Le rire et son analyse par Charlie Chaplin
Dans son livre autobiographique publié en 1964, Charlie Chaplin analyse finement ce qui est à la base de son travail : l'humour. Je ne peux résister à vous faire partager ce passage. C'est à ces quelques lignes qu'on prend mesure de la dimension de ce personnage qui témoigne d'une grande connaissance de la vie et de la condition humaine...
"Je ne tenterai pas de plonger dans les profondeurs de la psychanalyse pour expliquer le comportement des hommes, qui est aussi inexplicable que la vie elle-même. Plus que la sexualité ou que les aberrations infantiles, je crois que c'est l'atavisme qui est à l'origine de la plupart des conceptions qui nous guident ; je n'ai pourtant pas eu besoin de lire des livres pour savoir que le grand thème de la vie, c'est la lutte et aussi la souffrance. Instinctivement, toutes mes clowneries s'appuyaient là-dessus. Ma méthode pour organiser l'intrigue d'une comédie était simple : cela consistait à plonger des personnages dans les ennuis et à les faire sortir. Mais l'humour est différent et plus subtil. Max Eastman l'a analysé dans son livre "A Sense of Humour". Il le définit en substance comme provoqué par la douleur prise en riant. Il écrit que l'Homo sapiens est masochiste, qu'il savoure la douleur sous de nombreuses formes et que le public aime souffrir par procuration, comme les enfants quand ils jouent aux Indiens : ils adorent se faire abattre à coup de fusil et se tordre ensuite dans les affres de l'agonie.

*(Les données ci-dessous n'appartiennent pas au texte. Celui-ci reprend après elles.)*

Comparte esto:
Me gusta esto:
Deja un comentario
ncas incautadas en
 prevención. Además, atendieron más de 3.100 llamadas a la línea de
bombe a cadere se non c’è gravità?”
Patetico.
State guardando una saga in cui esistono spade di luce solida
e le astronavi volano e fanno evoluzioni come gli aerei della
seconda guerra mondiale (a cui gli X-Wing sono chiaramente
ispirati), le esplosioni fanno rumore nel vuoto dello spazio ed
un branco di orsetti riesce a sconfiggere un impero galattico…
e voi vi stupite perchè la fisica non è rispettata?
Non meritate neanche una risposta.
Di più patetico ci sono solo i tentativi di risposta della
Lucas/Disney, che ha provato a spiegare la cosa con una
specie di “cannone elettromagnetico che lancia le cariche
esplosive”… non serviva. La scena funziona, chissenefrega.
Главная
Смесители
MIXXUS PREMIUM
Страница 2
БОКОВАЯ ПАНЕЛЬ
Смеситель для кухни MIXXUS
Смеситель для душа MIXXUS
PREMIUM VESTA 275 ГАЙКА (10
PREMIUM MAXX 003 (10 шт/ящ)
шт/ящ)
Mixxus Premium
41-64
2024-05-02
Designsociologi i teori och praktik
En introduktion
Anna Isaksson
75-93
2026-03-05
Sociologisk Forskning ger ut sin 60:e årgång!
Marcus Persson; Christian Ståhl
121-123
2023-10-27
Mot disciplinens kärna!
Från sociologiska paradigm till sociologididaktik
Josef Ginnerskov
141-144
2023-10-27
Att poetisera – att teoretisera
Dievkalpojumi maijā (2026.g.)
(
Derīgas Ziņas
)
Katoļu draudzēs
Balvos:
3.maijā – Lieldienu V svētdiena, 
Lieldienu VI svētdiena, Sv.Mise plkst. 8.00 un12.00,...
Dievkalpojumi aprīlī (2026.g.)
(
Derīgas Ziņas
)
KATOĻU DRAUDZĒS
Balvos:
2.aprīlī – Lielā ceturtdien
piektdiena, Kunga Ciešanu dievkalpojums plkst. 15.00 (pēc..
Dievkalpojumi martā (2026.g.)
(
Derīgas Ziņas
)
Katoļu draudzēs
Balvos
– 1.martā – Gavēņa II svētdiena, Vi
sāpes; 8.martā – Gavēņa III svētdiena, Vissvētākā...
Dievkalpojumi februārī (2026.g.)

Je suis d'accord sur tout cela. Mais il s'agit plus d'une analyse du drame que de l'humour, bien que les deux se ressemblent beaucoup. Ma conception à moi de l'humour est quelque peu différente : c'est à mes yeux le subtil décalage qu'on distingue dans ce qui semble être le comportement normal. Autrement dit, l'humour nous permet de voir, à travers ce qui paraît être rationnel, l'irrationnel. Il renforce aussi notre instinct de survie et sauvegarde notre santé d'esprit. Grâce à l'humour, nous sommes moins accablés par les vicissitudes de l'existence. Il développe notre sens des proportions et nous révèle que l'absurde rôde toujours derrière une gravité exagérée.
Ainsi, à un enterrement où amis et parents sont réunis dans un pieux silence autour du cercueil du défunt, un retardataire arrive juste au moment où le service va commencer et se précipite à pas de loup vers sa place où l'un des affligés a laissé son chapeau haut de forme. Dans sa hâte, le retardataire s'assied dessus par accident puis, avec une expression solennelle de muette excuse, il le tend complètement écrasé à son propriétaire qui s'en empare avec un agacement non moins muet tout en continuant à suivre le service. Et la gravité de l'instant tourne au ridicule." - Charlie Chaplin, "Ma vie", pp.255/256.